Was that his appeal?
Bill Dal Cerro with the Italic Institute of America, which sponsors educational initiatives and teaches "the Italic language, history and culture," says that's just a small part.
"We'll partly accept the 'bad-boy' scenario — it's a feminine failure, just as it's a male failure to seek out bimbos or 'trophy wives,' " he said. "But the real reason people accept his image is a simple, unacknowledged one: Tony Soprano is a gross Italian stereotype, an image which Americans unconsciously accept due to decades of Hollywood brainwashing.

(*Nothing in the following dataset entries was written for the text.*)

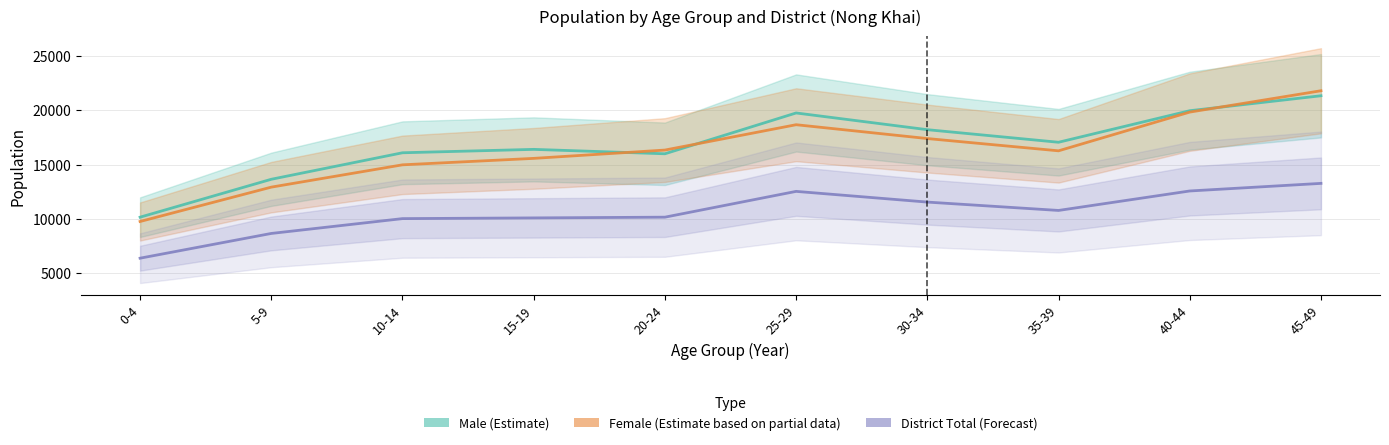

Between which two adjacent categories do Male (Estimate) and Female (Estimate based on partial data) first intersect?

15-19 and 20-24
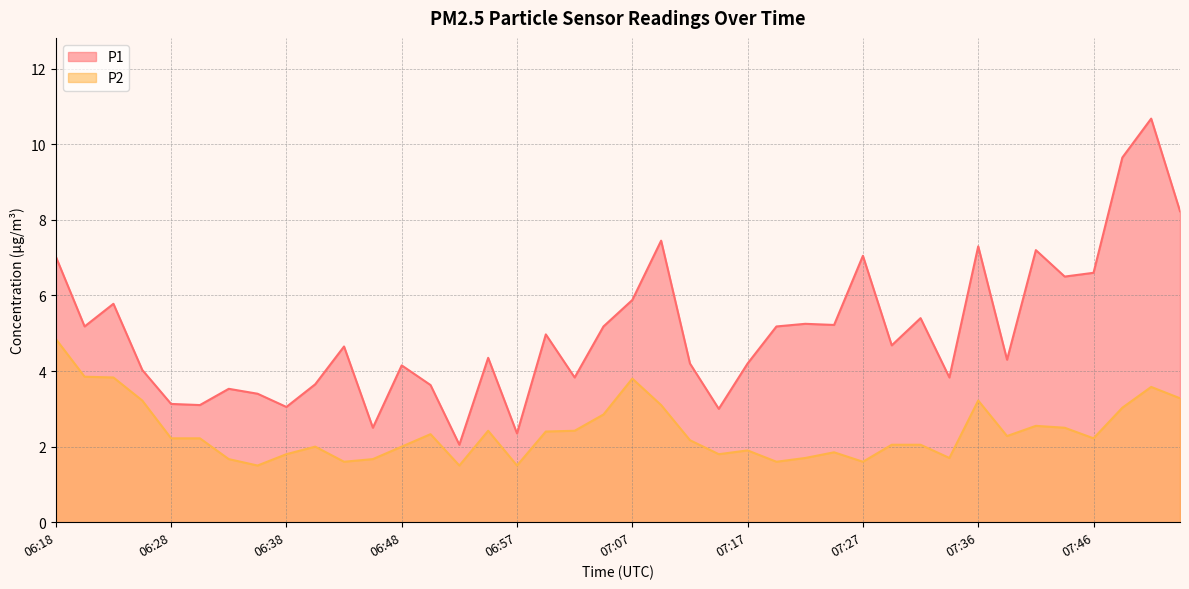

What is the difference between the maximum and minimum values in the P1 series?

8.6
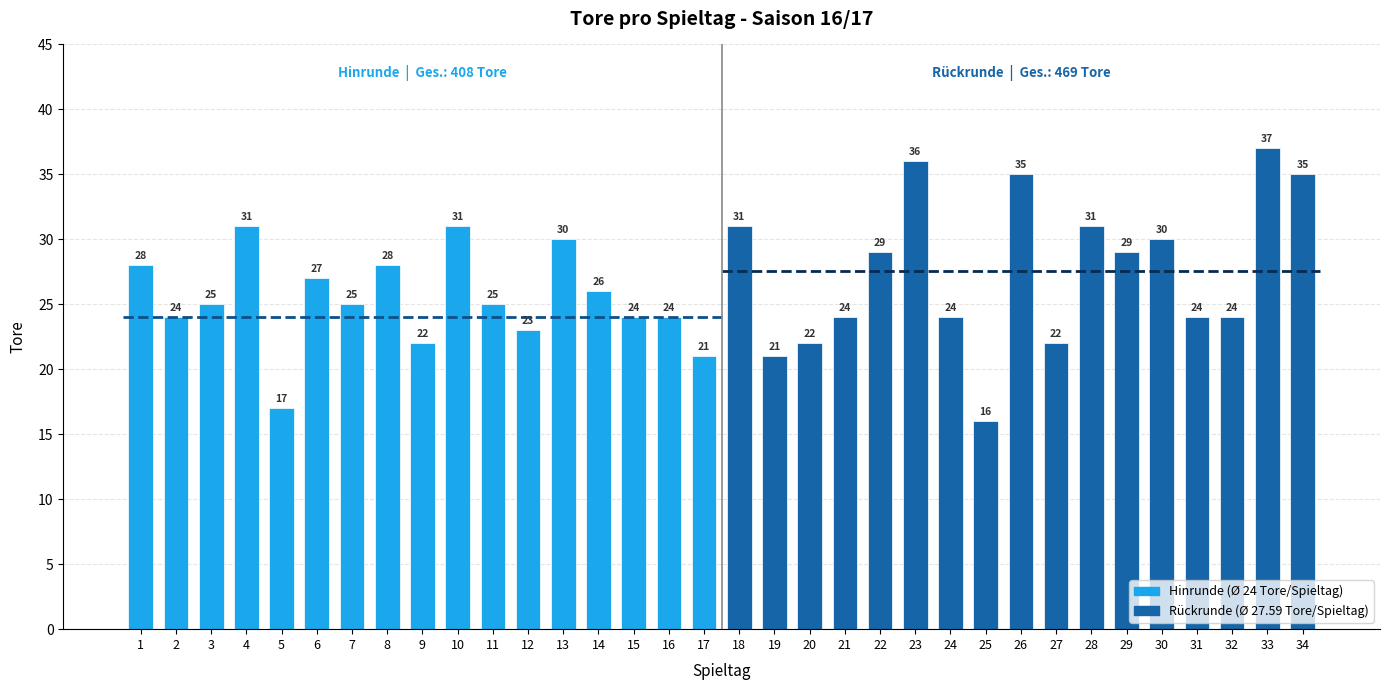

What is the ratio of the value at 15 to the value at 9?

1.1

"If Tony Soprano's character were a violent-yet-loving criminal dad from any other ethnic group (and they do exist), audiences would never have mythologized him. Tony Shapiro? Tony Chang? Tony Rodriguez? Tony "Tookie" Johnson? Tony Running Bear? Tony Al-Rehani? Columnists and critics would be decrying such blatant appeals to coarse prejudice.
"Italian stereotypes have become so accepted that they're 'cute and cuddly,' no matter how crude.
"Even Italian Americans in show biz, seeing how entrenched the industry's prejudice has become, often give up and give in, much like actors from other ethnic groups in the pre-sensitive Hollywood era, from the 1900s to the 1960s, when ethnic stereotyping finally became uncool — except for Italians, of course.
"As our Roman ancestors would say: Caveat Emptor! Let the buyer beware," Dal Cerro said. "The unconscious acceptance of any stereotype is a form of brain pollution."